- Akamai makes available a Computer Security Incident Response Team (CSIRT). Its purpose is to define incident response plans that will help enterprises to efficiently detect, contain and recover from computer security incidents. By taking timely, appropriate action, the CSIRT can respond to potential attacks before an organization's systems and networks are significantly altered or damaged. The swiftness with which an organization will recognize and respond to threats is crucial in minimizing the impact of and accelerating recovery from info security incidents.
The core responsibility of the incident response team is to respond systematically to security incidents when they happen, performing reactive services such as incident management, which involves taking action to identify the causes of an incident and restore and protect affected systems and networks. The CSIRT may also provide proactive services, offering assistance to IT and security personnel in order to improve an organization's security controls and processes. (1) This includes:
• Supporting security and auditing efforts through the implementation of best practice reviews, vulnerability scanning, and penetration testing.
• Ensuring the proper configuration, maintenance and patching of network security tools, applications, and systems.
• Developing new security tools and technologies and scripts that enhance the functionality of existing security infrastructure.
Akamai handles 15-30% of the world's total Web traffic, providing a unique view into what's happening on the Web - what events are generating traffic, how much, from where, and why. During a 24 hour period Akamai processes 134 million transactions. To support such monitoring Akamai has deployed the most pervasive, highly distributed cloud optimization platform with over 150,000 servers in 92 countries within over 1,200 networks.

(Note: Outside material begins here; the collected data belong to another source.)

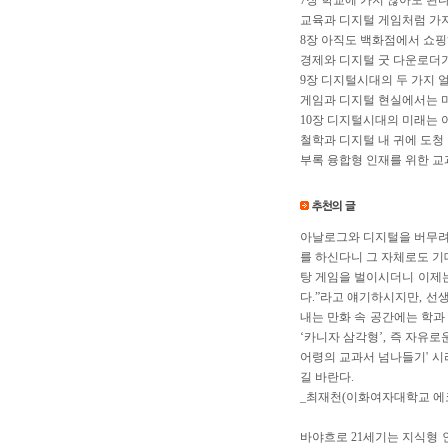
7장 학교에 가지 않아도 된다
교육과 디지털 게임처럼 가지
8장 아직도 백화점에서 쇼핑
경제와 디지털 굿 다운로더
9장 디지털시대의 두 가지 
게임과 디지털 현실에서는 마
10장 디지털시대의 미래는 
철학과 디지털 내 귀에 도청
부록 융합형 인재를 위한 교
아날로그와 디지털을 버무려
를 하신다니 그 자체로도 기
탕 게임을 벌이시더니 이제
다.”라고 얘기하시지만, 선
내는 만화 속 공간에는 학
‘카니자 삼각형’, 즉 자유
어령의 교과서 넘나들기' 시
길 바란다.
_최재천(이화여자대학교 에
바야흐로 21세기는 지식형 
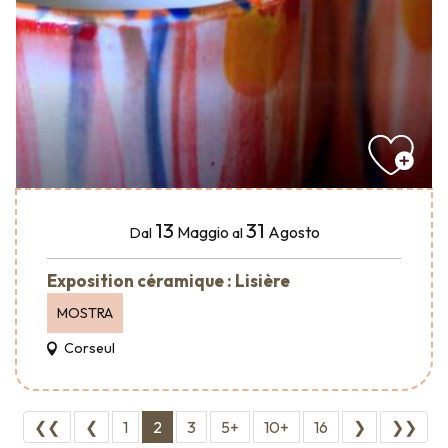
13
31
Maggio
Agosto
Dal
al
Exposition céramique : Lisière
MOSTRA
Corseul
❮❮
❮
1
2
3
5+
10+
16
❯
❯❯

That provides Akamai with an exceptionally detail understanding of the characteristics of Internet traffic. Akamai’s CSIRT assists in avoiding data theft and downtime by extending the security perimeter to the edge of the network to protect from increasing frequency, scale and sophistication of web and data center attacks. Proprietary methods include:
• Kona Site Defender: Offers multi-layered defense to protect websites against the increasing threat, sophistication and scale of attacks.
• Prolexic Routed: DDoS defence for protecting all data center infrastructures against large, complex attacks.
• Kona Web Application Firewall: Application-layer defense to protect against data theft through attacks like SQL injections and cross-site scripting.
• Site Shield: Origin defense by cloaking web infrastructure and reducing vulnerability.
• Fast DNS: DNS resolution that is fast, reliable and secure.
Akamai’s CSIRT should be engaged as one of the highly trusted cyber crime consultants in investigations that involve global attacks on the integrity of systems.